**Task statement**. All records below are to be set down precisely as written, excluding pictures.

**Recorded information**.
----
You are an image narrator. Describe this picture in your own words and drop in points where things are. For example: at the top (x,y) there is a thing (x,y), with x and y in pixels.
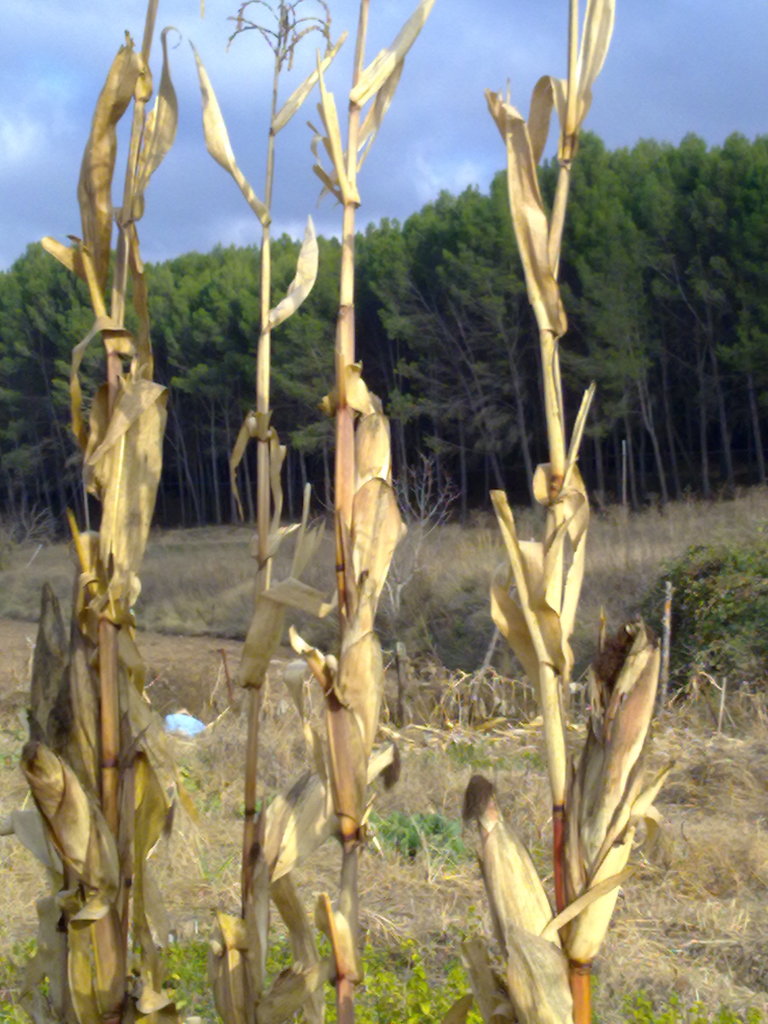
In the center of the image (339,423), we can see plants (366,469) and in the background (405,254), there are trees (617,316). At the bottom (704,737), there is ground (697,729) covered with grass (501,742). At the top (449,60), there is a sky (421,83).
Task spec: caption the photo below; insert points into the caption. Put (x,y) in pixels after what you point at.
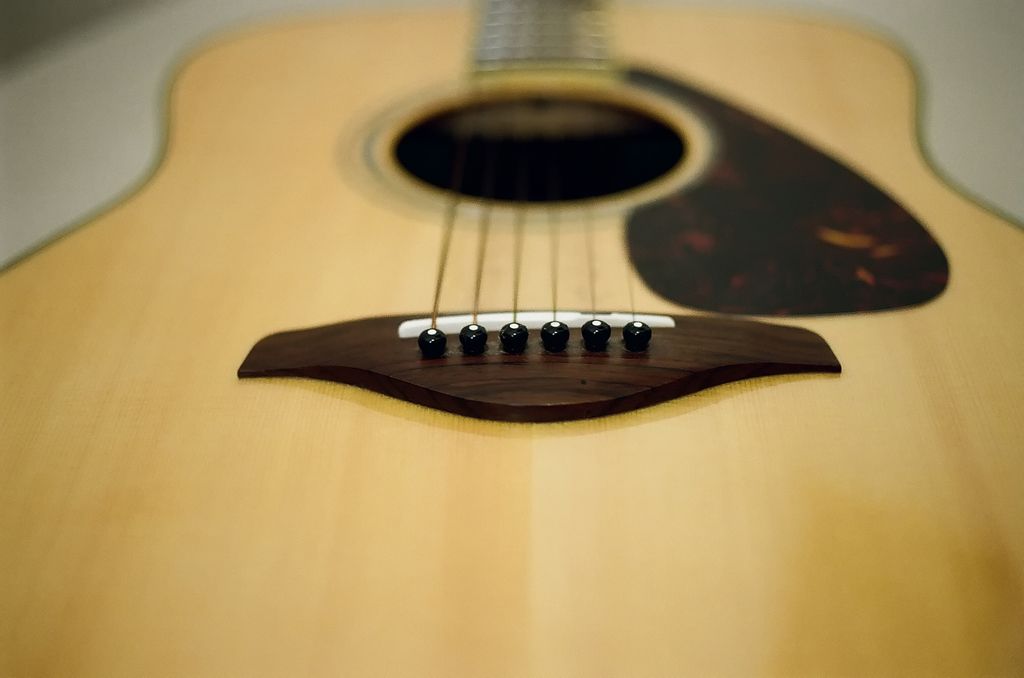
Guitar (307,149) is shown in the picture. There are six strings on to the guitar (523,269).
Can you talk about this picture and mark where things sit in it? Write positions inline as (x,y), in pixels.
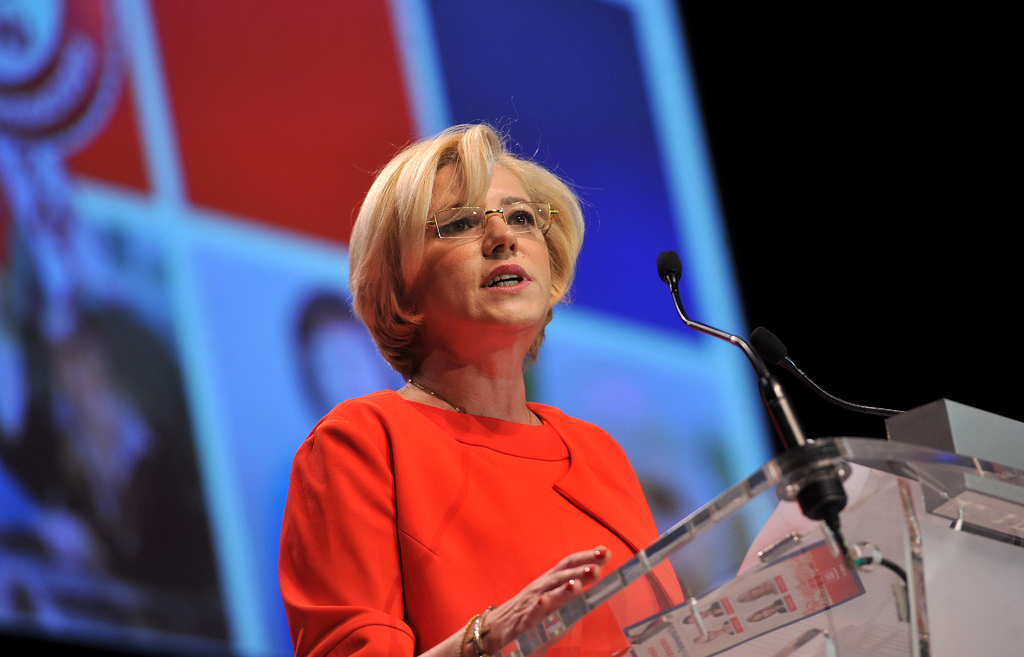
In this image, in the middle (416,409), we can see a woman (476,474) wearing a red color shirt (362,464) is standing in front of the podium (874,513). On the podium (896,606), we can see a paper (826,546), microphone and some electronic instruments (1022,448). In the background (424,45), we can see a screen (571,163). On the right side (963,240), we can see black color.
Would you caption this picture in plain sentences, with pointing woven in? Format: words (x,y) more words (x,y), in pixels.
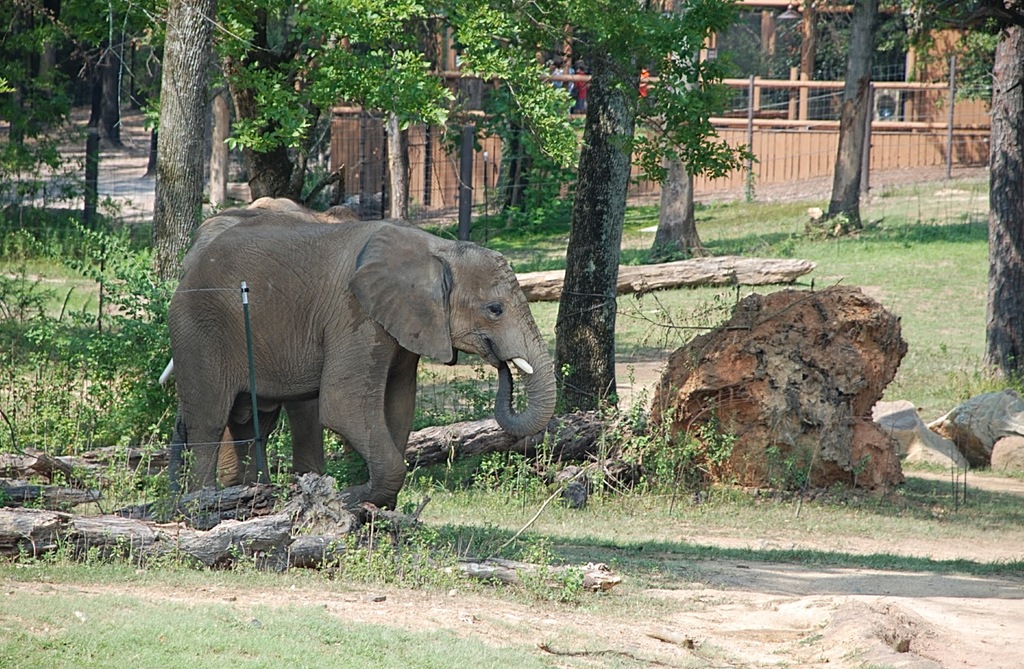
----
**Completed exercise**.
You are an image narrator. Describe this picture in your own words and drop in points where things are. For example: at the top (x,y) there is a thing (x,y), with x and y in pixels.
In the center of the image (339,423), we can see plants (366,469) and in the background (405,254), there are trees (617,316). At the bottom (704,737), there is ground (697,729) covered with grass (501,742). At the top (449,60), there is a sky (421,83).
Task spec: caption the photo below; insert points into the caption. Put (x,y) in pixels after what you point at.
Guitar (307,149) is shown in the picture. There are six strings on to the guitar (523,269).
Can you talk about this picture and mark where things sit in it? Write positions inline as (x,y), in pixels.
In this image, in the middle (416,409), we can see a woman (476,474) wearing a red color shirt (362,464) is standing in front of the podium (874,513). On the podium (896,606), we can see a paper (826,546), microphone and some electronic instruments (1022,448). In the background (424,45), we can see a screen (571,163). On the right side (963,240), we can see black color.
Would you caption this picture in plain sentences, with pointing woven in? Format: words (x,y) more words (x,y), in pixels.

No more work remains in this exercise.